Pictures illustrated in this video show the town of Thurles as it existed circa 1900 to 1955.

Note: Liberty Square was then known as ‘Main Street’. None of the pictures show the market house which was removed in 1901 following the erection of the 1798 monument (Locally referred to as the ‘Stone Man’).

Thurles – A Tour Through Time from George Willoughby on Vimeo.

Music is from Antonin Dvorak’s New World Symphony.
Update 3/8/2010: Video has been updated to high definition


23 comments to Thurles – A Tour Through Time

  • Joe O'Regan

    Loved the photo tour, music accompanies well, more of the same. Do keep up the good work the town needs some publicising (good that is). Well done

  • Thanks Joe. Much more to come so stay tuned.

  • Well done on the site looking forward to watching develop! Keep up the good work

    Declan Gleeson

  • Good to hear from you Declan.

  • The site looks great, well done George,


    Michael O’Dwyer

  • Thanks & nice to hear from you Michael. We missed you on Friday night last. We were over with a few friends & as always our meal was delicious.
    My wife is anxious to know where you buy your beef, so be prepared to be interrogated on our next visit.
    Keep in touch.

  • isnt it an awful pity that the weighing bridge was removed in the 70s- the square looked more cohesive then than it does now- thanks for the photo tour

  • louise m

    What a pleasure to see these pictures,i am trying to trace my family history and have become a little stuck. it was intresting to see pictures of how they lived and looked back then. do you have any pictures of the workhouse around the 1930’s 40’s or any of bansha rd? would you know any other helpful places to continue my search or how i could gain access to school records between 1933 and 1941. any thing at all would be helpful

  • Hi Louise,
    There were several Workhouses in Tipperary County. Do you have an address for your family home? Best place to start tracing lost relatives is possibly to identify their local parish Church. Here you may find death records or baptism records. Birth records were not kept but baptism usually took place within 3 days of birth with the mother not necessarily present. Perhaps you could let us have more info. For privacy use ‘Contact Us’ at top of page and enclose your mailing address.

  • Tom Ryan

    Loved the pictures, brought back memories, some happy some sad. Remember walking through cow dung on market day on my way to school. I left Thurles in 1959 and now live in Kent.

  • James Dwan

    Loved the video! It brought back memories of our visit on St. Patrick’s Day this year. It’s interesting to see how Liberty Square evolved. Living in a city like Dallas, you appreciate a bit of history. None of our buildings are more than 80 years old. Wish Thurles wasn’t so far away.

  • Eileen Leen

    THE WALL , The Shiny part ,we all know it ,right James ,Love MY THURLES and THE SQUARE ,,,Thank you guys ,Eileen L

  • Michael

    Beautifull photos George.


  • Caroline

    What lovely old photos of Thurles, thank you for sharing. My name is Caroline and my great grandad and grandmother Lawence and Sarah Dunne had a shop at 60 Main Street Thurles in 1901 and I was looking to see if I can find any photos of the shop and I haven’t found any as yet. Would you have any or know were I might be able to see some. Thank you.

WRITTEN PROBLEM
Retype everything in the Thurles photo tour page above, from "Note: Liberty Square" down to "the ‘Stone Man’).".

EXTRACTED MATERIAL
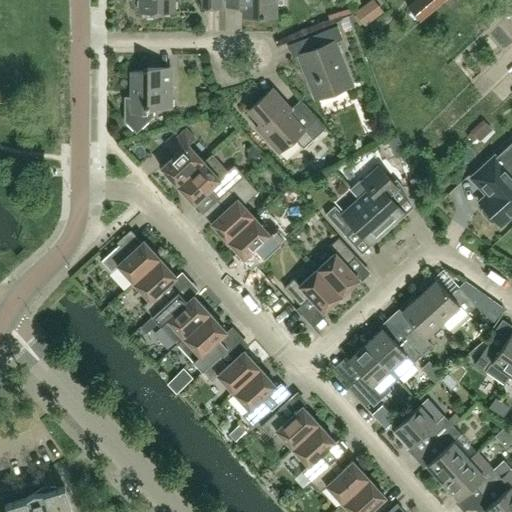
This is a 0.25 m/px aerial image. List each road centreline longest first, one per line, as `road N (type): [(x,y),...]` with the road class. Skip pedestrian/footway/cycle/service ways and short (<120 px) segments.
road 1 (residential): [(304,373),(143,201),(114,190),(78,190)]
road 2 (residential): [(511,298),(433,252),(304,373)]
road 3 (tertiary): [(170,511),(3,323)]
road 4 (residential): [(262,79),(213,52),(80,54)]
road 5 (residential): [(433,511),(304,373)]
road 6 (residential): [(3,323),(74,234),(78,190)]
road 7 (residential): [(78,190),(80,54)]
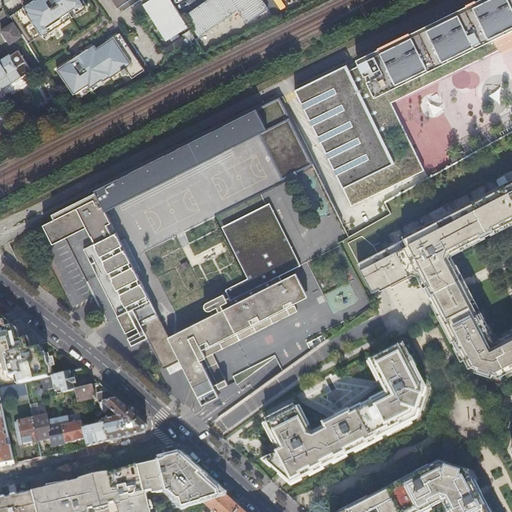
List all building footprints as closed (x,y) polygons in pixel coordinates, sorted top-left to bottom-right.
[(23,35),(29,43),(42,34),(44,36),(43,34),(47,31),(52,31),(71,18),(69,15),(76,11),(78,8),(85,3),(88,8),(92,6),(89,2),(86,4),(83,0),(34,0),(26,6),(10,16),(14,21),(23,35)] [(114,0),(119,7),(123,5),(126,9),(140,0),(150,0),(145,3),(168,40),(188,27),(182,18),(170,0),(114,0)] [(196,40),(197,41),(241,10),(249,22),(268,8),(262,0),(207,0),(185,16),(199,37),(196,39),(196,40)] [(296,90),(353,205),(379,192),(425,170),(412,142),(406,145),(385,102),(447,65),(446,64),(479,48),(480,49),(496,43),(511,35),(511,0),(489,0),(457,18),(458,19),(435,31),(435,29),(363,58),(368,68),(353,75),(348,64),(296,90)] [(23,35),(14,21),(2,30),(11,43),(23,35)] [(72,60),(57,69),(58,70),(60,73),(58,75),(60,78),(61,77),(64,81),(65,81),(74,93),(73,93),(74,95),(74,94),(75,94),(76,93),(89,85),(92,89),(92,90),(92,89),(91,87),(103,79),(104,81),(110,77),(111,78),(122,70),(125,74),(128,72),(133,78),(145,70),(120,33),(115,36),(97,48),(95,44),(88,49),(88,48),(83,52),(77,56),(72,60)] [(406,145),(412,142),(392,102),(500,49),(496,43),(480,49),(479,48),(446,64),(447,65),(385,102),(406,145)] [(0,129),(5,137),(14,132),(9,122),(8,122),(0,109),(0,90),(32,70),(19,49),(0,61),(0,129)] [(89,85),(76,93),(79,98),(92,89),(89,85)] [(180,361),(181,361),(169,337),(137,274),(142,272),(125,238),(121,240),(117,232),(112,235),(107,225),(112,222),(106,210),(261,133),(291,118),(281,97),(96,189),(97,192),(53,214),(55,219),(44,224),(54,244),(65,238),(87,227),(91,234),(95,243),(84,249),(98,276),(126,333),(142,325),(143,327),(144,330),(148,337),(164,369),(167,367),(180,361)] [(315,165),(291,118),(261,133),(284,180),(315,165)] [(0,147),(3,153),(11,149),(6,140),(0,143),(0,147)] [(431,262),(446,254),(458,248),(459,249),(511,221),(511,179),(489,191),(490,193),(454,212),(453,210),(403,236),(405,239),(403,241),(402,240),(358,263),(373,292),(383,287),(417,269),(431,262)] [(246,278),(225,289),(233,305),(297,273),(302,270),(300,265),(269,203),(266,205),(221,227),(246,278)] [(184,233),(176,235),(180,244),(187,241),(184,233)] [(431,262),(417,269),(431,297),(439,312),(441,316),(456,308),(471,300),(467,293),(468,292),(463,282),(453,264),(452,265),(446,254),(431,262)] [(220,311),(169,337),(181,361),(183,364),(203,405),(220,396),(217,391),(214,386),(214,385),(201,360),(205,358),(207,357),(203,351),(203,350),(211,346),(211,347),(212,347),(220,343),(220,342),(220,341),(261,320),(262,321),(262,322),(271,317),(270,317),(270,316),(287,307),(285,305),(292,301),(294,304),(308,296),(297,273),(233,305),(224,309),(220,311)] [(218,297),(220,302),(227,298),(224,293),(218,297)] [(219,308),(222,306),(220,302),(218,297),(208,302),(205,304),(205,305),(205,307),(207,310),(209,310),(211,310),(218,307),(219,308)] [(456,308),(441,316),(443,319),(444,322),(446,321),(470,367),(473,366),(498,374),(499,377),(511,369),(511,331),(500,338),(501,340),(496,343),(495,344),(492,343),(492,342),(490,338),(492,337),(488,330),(490,329),(481,311),(479,312),(472,300),(471,300),(456,308)] [(0,314),(10,312),(0,304),(0,314)] [(295,305),(270,317),(271,317),(262,322),(262,321),(220,342),(220,343),(212,347),(211,347),(203,351),(207,357),(205,358),(217,384),(214,385),(214,386),(217,391),(229,384),(213,354),(298,311),(295,305)] [(18,384),(25,383),(45,378),(52,376),(49,367),(52,366),(50,357),(47,357),(46,353),(41,354),(40,346),(28,349),(25,339),(16,341),(12,324),(4,325),(3,321),(0,321),(0,367),(2,367),(4,374),(7,373),(8,378),(16,376),(18,384)] [(133,345),(148,337),(144,330),(129,337),(133,345)] [(279,448),(279,449),(282,447),(284,451),(281,452),(271,457),(275,465),(272,467),(278,472),(284,469),(292,484),(337,460),(336,458),(345,454),(346,456),(359,449),(358,447),(363,444),(364,446),(368,444),(367,442),(376,437),(377,439),(391,432),(390,430),(409,420),(411,422),(417,419),(419,412),(417,411),(422,397),(424,397),(426,390),(414,366),(413,366),(410,359),(403,346),(373,361),(382,379),(380,380),(387,393),(389,397),(374,404),(363,410),(351,416),(349,413),(348,412),(346,413),(347,414),(341,417),(340,416),(332,420),(332,422),(327,424),(326,423),(324,424),(326,428),(327,431),(314,438),(307,435),(306,434),(309,433),(302,419),(301,419),(294,406),(266,421),(272,434),(272,435),(279,448)] [(180,361),(167,367),(169,371),(171,374),(183,368),(182,364),(180,361)] [(71,372),(52,376),(54,388),(61,387),(62,393),(75,390),(74,389),(73,385),(76,384),(74,374),(71,375),(71,372)] [(52,376),(45,378),(49,396),(56,394),(54,388),(52,376)] [(15,385),(17,396),(27,393),(26,388),(19,390),(18,384),(15,385)] [(92,384),(74,389),(75,390),(78,403),(95,398),(92,384)] [(0,388),(0,398),(1,404),(18,400),(17,396),(15,385),(3,387),(0,388)] [(102,402),(117,399),(108,390),(96,393),(99,403),(100,403),(102,402)] [(372,401),(374,404),(389,397),(387,393),(372,401)] [(56,396),(59,409),(65,407),(63,395),(56,396)] [(0,467),(15,464),(1,404),(0,398),(0,467)] [(104,422),(109,441),(145,433),(146,425),(122,403),(117,399),(102,402),(117,416),(117,418),(104,420),(104,422)] [(361,407),(349,413),(351,416),(363,410),(361,407)] [(33,419),(38,441),(52,438),(47,416),(33,419)] [(61,418),(67,443),(86,439),(83,427),(82,421),(76,423),(76,420),(73,420),(74,423),(70,424),(68,416),(61,418)] [(20,445),(38,441),(33,419),(15,423),(20,445)] [(86,439),(88,446),(109,441),(104,422),(83,427),(86,439)] [(313,435),(309,433),(306,434),(307,435),(314,438),(327,431),(326,428),(313,435)] [(119,511),(152,511),(147,495),(149,492),(154,491),(155,494),(159,493),(166,492),(165,488),(167,488),(167,491),(169,490),(178,498),(180,498),(183,507),(188,506),(203,501),(225,495),(217,487),(204,476),(200,472),(183,457),(179,454),(167,457),(163,459),(162,460),(159,461),(92,477),(33,491),(38,511),(88,511),(88,508),(100,504),(115,500),(118,506),(119,511)] [(186,457),(183,457),(200,472),(202,471),(186,457)] [(275,465),(271,457),(265,461),(272,467),(275,465)] [(487,511),(486,508),(487,507),(478,490),(469,472),(461,469),(460,473),(447,469),(448,465),(440,463),(430,468),(422,472),(405,481),(406,483),(396,488),(395,486),(368,500),(369,502),(359,507),(359,505),(345,511),(413,511),(419,509),(421,511),(423,511),(423,510),(429,507),(430,509),(432,508),(432,507),(429,502),(442,496),(449,498),(455,511),(452,511),(487,511)] [(204,476),(217,487),(217,484),(205,474),(204,476)] [(169,490),(167,491),(168,494),(183,507),(180,498),(178,498),(169,490)] [(0,511),(38,511),(33,491),(0,499),(0,511)] [(244,511),(225,495),(203,501),(214,511),(244,511)] [(429,502),(432,507),(444,501),(449,511),(452,511),(455,511),(449,498),(442,496),(429,502)]
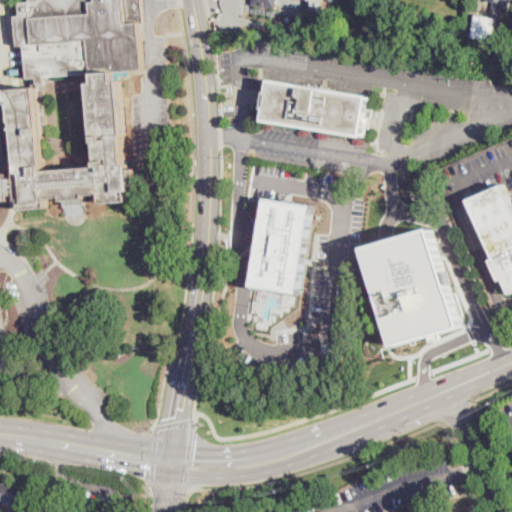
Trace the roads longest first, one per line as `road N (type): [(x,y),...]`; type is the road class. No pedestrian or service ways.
road 1 (primary): [(0,442),(172,475),(247,475),(343,443),(484,381),(493,369)]
road 2 (secondary): [(192,0),(207,170),(172,475)]
road 3 (primary): [(493,369),(254,450),(146,447)]
road 4 (primary): [(146,447),(0,425)]
road 5 (residential): [(453,394),(500,511)]
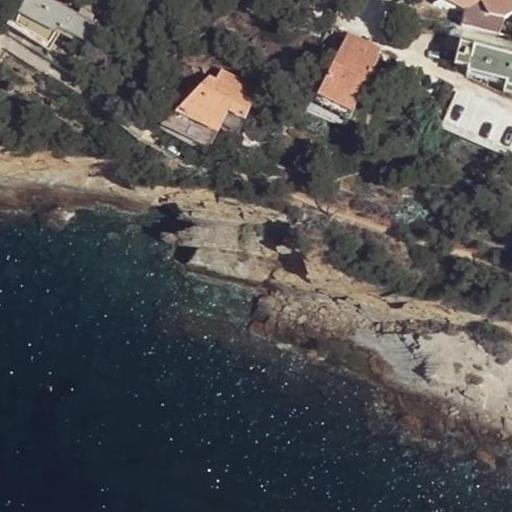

FINISHED ANSWER
Note: Liberty Square was then known as ‘Main Street’. None of the pictures show the market house which was removed in 1901 following the erection of the 1798 monument (Locally referred to as the ‘Stone Man’).